W całym sezonie rozegrał Matsenko rozegrał 27 spotkań dla pierwszej drużyny Śląska, w których strzelił trzy gole i zanotował jedną asystę. Był bardzo ważnym elementem układanki Jacka Magiery, która ostatecznie zdobyła wicemistrzostwo Polski. Co więcej, jego dobra dyspozycja została dostrzeżona przez selekcjonera reprezentacji Ukrainy U23. Matsenko był blisko wyjazdu na Igrzyska Olimpijskie, w czym przeszkodziła mu jednak kontuzja. To przez uraz ukraiński obrońca omija również początek sezonu 2024/2025.

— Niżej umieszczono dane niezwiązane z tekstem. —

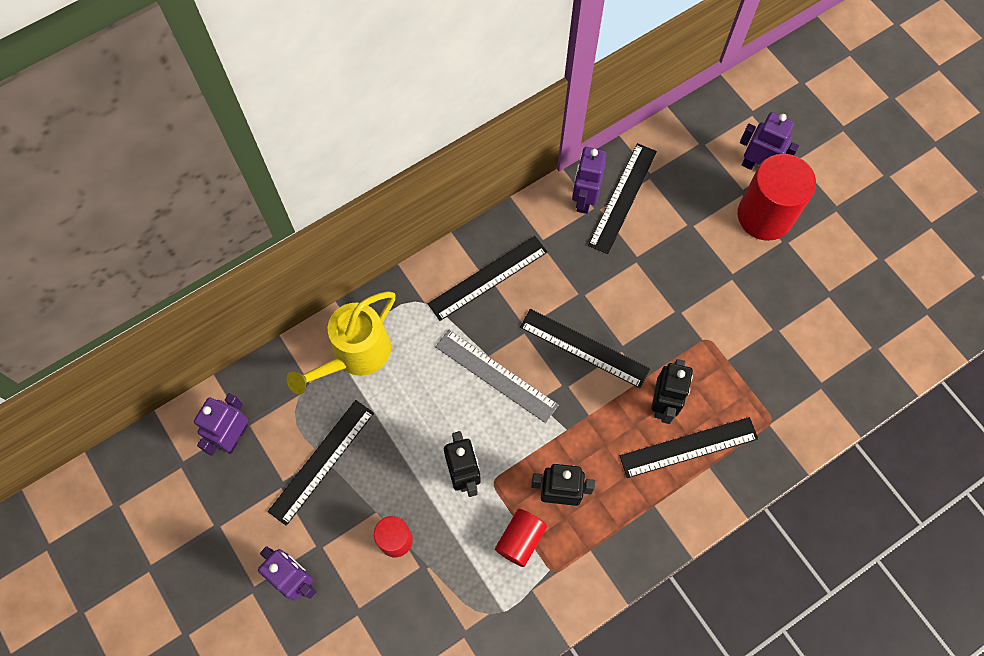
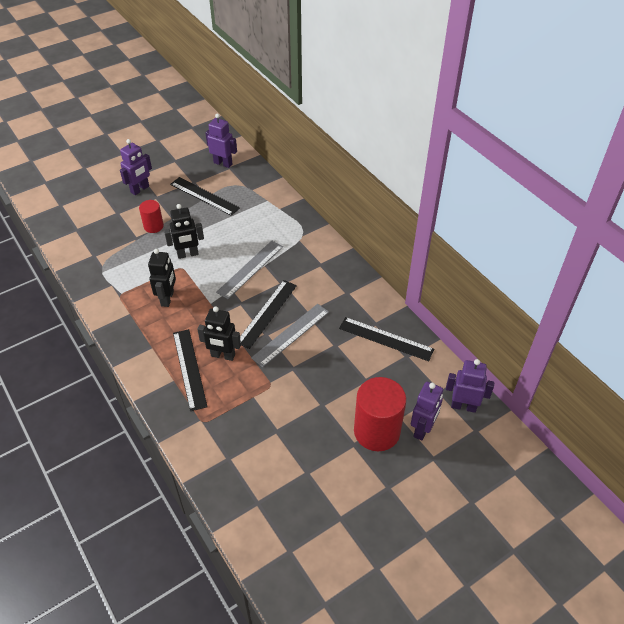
camera: 90 degrees right, 20 degrees down
yellow watering can [287,291,395,394] -> none
black ruler [428,236,548,321] -> none
red cylinder [495,509,547,567] -> none
purple robot [572,147,606,214] -> purple robot moved to [446,359,494,413]
none -> grey ruler [251,304,329,367]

W kuluarach mówiło się o wysokich żądaniach finansowych ze strony przedstawicieli Yehora Matsenko, na które klub początkowo nie chciał przystać. Negocjacje były ryzykowne - kontrakt ukraińskiego obrońcy wygasał wraz z końcem bieżącego roku. Negocjacje trwały długo, jednak najważniejsze, że obie strony udało zadowolić się na tyle, że podpisano nową, obowiązującą do końca czerwca 2027 roku umowę.